Welcome to the Wumpus World problem, a classic artificial intelligence challenge. In this problem, an agent must navigate a four by four grid to find gold while avoiding deadly hazards. The agent starts at position one one in the bottom left corner. The goal is to find the gold, shown as a star, and return safely to the starting position. However, the world contains dangerous obstacles: a Wumpus monster that will kill the agent if encountered, and bottomless pits that are equally deadly. The challenge is that the agent begins with no knowledge of where these hazards are located.
The agent navigates using five types of sensory information called percepts. First, a stench is detected in rooms adjacent to the Wumpus, shown here as green clouds. Second, a breeze is felt in rooms next to pits, indicated by blue wind symbols. Third, glitter appears when gold is in the current room, shown as sparkles. Fourth, a bump occurs when trying to move into a wall. Finally, a scream is heard when the Wumpus is killed by an arrow. The agent must use logical reasoning to infer safe paths from these limited clues, as it cannot directly see hazards until it encounters them.
The agent has five basic actions available. It can move forward one room at a time, turn left or right to change direction, shoot an arrow to kill the Wumpus, grab gold when in the same room, and climb out from the starting position. The agent follows a systematic exploration strategy, moving only into rooms it believes are safe based on its percepts. Here we see a possible safe path shown in green, where the agent explores room by room, eventually shooting an arrow to eliminate the Wumpus threat, then proceeding to collect the gold and return home safely.
The agent uses logical reasoning to build knowledge about the world. It applies inference rules based on its percepts. For example, if no stench is detected, the agent can safely conclude there is no Wumpus in adjacent rooms. Conversely, detecting a stench means the Wumpus is nearby. The agent maintains a knowledge base using propositional logic, marking rooms as safe shown in green, dangerous shown in red, or unknown shown in yellow. Through systematic logical inference, the agent can deduce which rooms are safe to explore and which should be avoided, allowing it to navigate efficiently toward its goal.

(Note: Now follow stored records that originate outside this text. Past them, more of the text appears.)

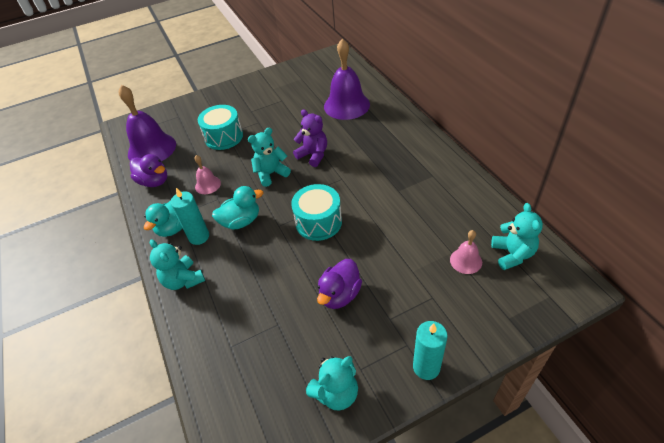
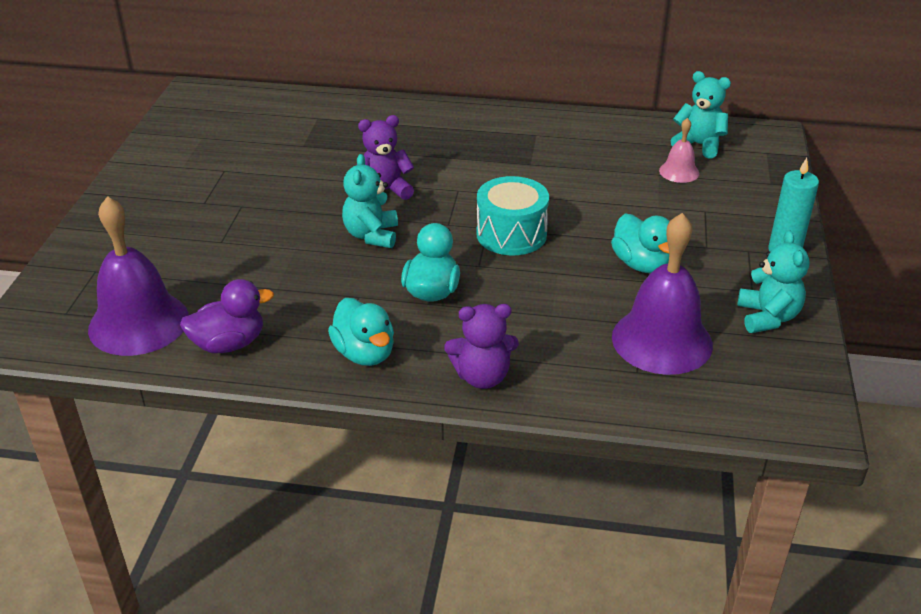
camera: 60 degrees left, 10 degrees down
(183, 280) = (482, 377): turquoise teddy bear -> purple teddy bear
(199, 237) = (414, 337): turquoise candle -> none
(208, 185) = (315, 295): pink bell -> none
(224, 137) = (226, 246): turquoise drum -> none
(340, 295) = (641, 264): purple duck -> turquoise duck
(346, 105) = (323, 130): purple bell -> purple bell (662, 340)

To summarize what we have learned about the Wumpus World problem: It demonstrates how artificial intelligence agents can reason under uncertainty using logical inference. The agent builds a knowledge base from sensory percepts and applies systematic exploration strategies. This classic problem illustrates fundamental AI concepts including planning, knowledge representation, and logical reasoning in uncertain environments.